Damn I was just about to suggest this site :slight_smile:

primarily: doing quick/dirty conversions for work-in-progress files with ffmpeg.

ffmpeg is your friend, and I’ve amassed a slightly alarming amount of knowledge about it in the past few years. It’s not just for video, folks.


I was just chatting with Claude Heiland-Allen on mastodon about text mode waveform viewers last night… and he just wrote one: (!?!)

This looks so useful!


Whoa - that would be handy when working with sox on the command line.


! BUMP !

as a primarily self-taught person in computer things I’ve mean mostly steering clear of the command line in all but necessary cases but as I’m moving into crow stuff and writing some of my own " low-level " audio stuff in C it feels like a good time to get more comfortable with the command line & operating system guts. will be on mac for the immediate future, so more Terminal and UNIX tips appreciated.

I think I’m going to start with vimtutor, which I think @synthetivv pointed me to during one of the Maps streams

loooove this video. everything bell labs has been 100% my vibe recently.
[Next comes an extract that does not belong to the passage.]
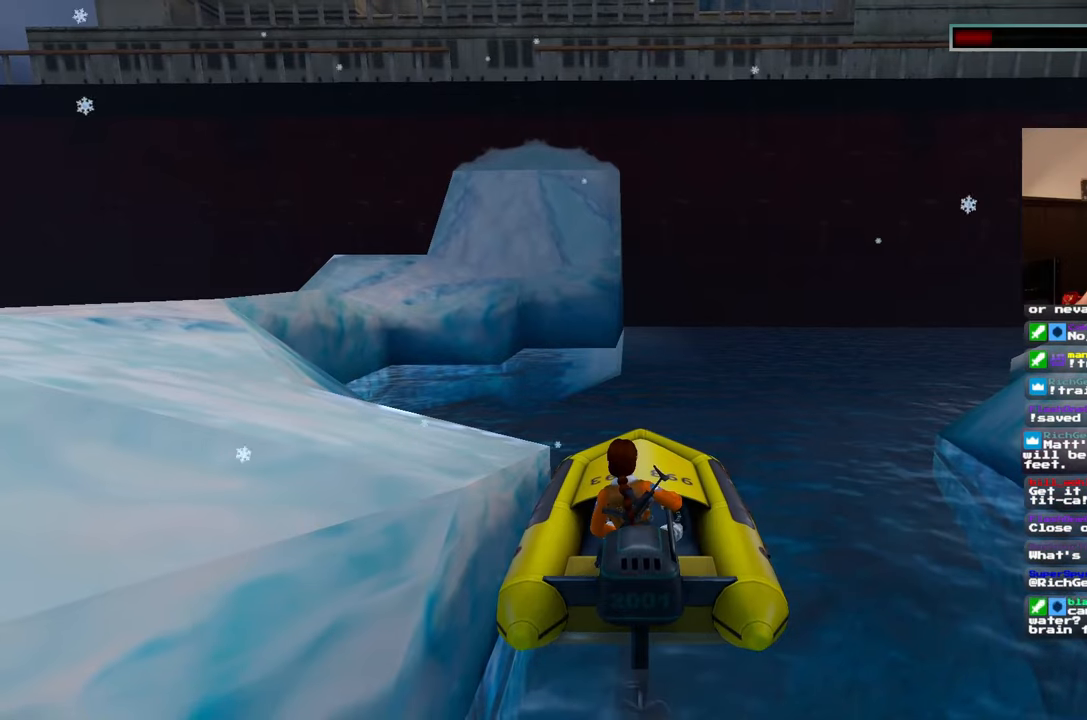
{"dt_ms": 500, "buttons": [], "left_stick": "center", "right_stick": "center", "events": []}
I also enjoy this video with older Brian Kernigan

I just bought his book, certainly outdated, but of course not in every way bc UNIX (& I love learning the history as a starting point)

this looks great ! man felt a little wordy in the time I spent with it, & I also don’t like that it’s called man

one tip I’ve discovered for macs is in the “mission control” view you can drag two terminal windows to the right to create a full screen spit terminal view, then you can use cmd+` to switch between terminal prompts. in preferences/keyboard you can also set a shortcut to switch between full-screen views which is suuuper handy in this case


My discovery of the day, thank you!

To go even further, check out tmux or GNU screen. They unlock all sorts of fancy multiplexing options. Bonus for running over SSH, where you can toggle between different shells without having to log in over and over again. You can even detach from you session and have everything persist.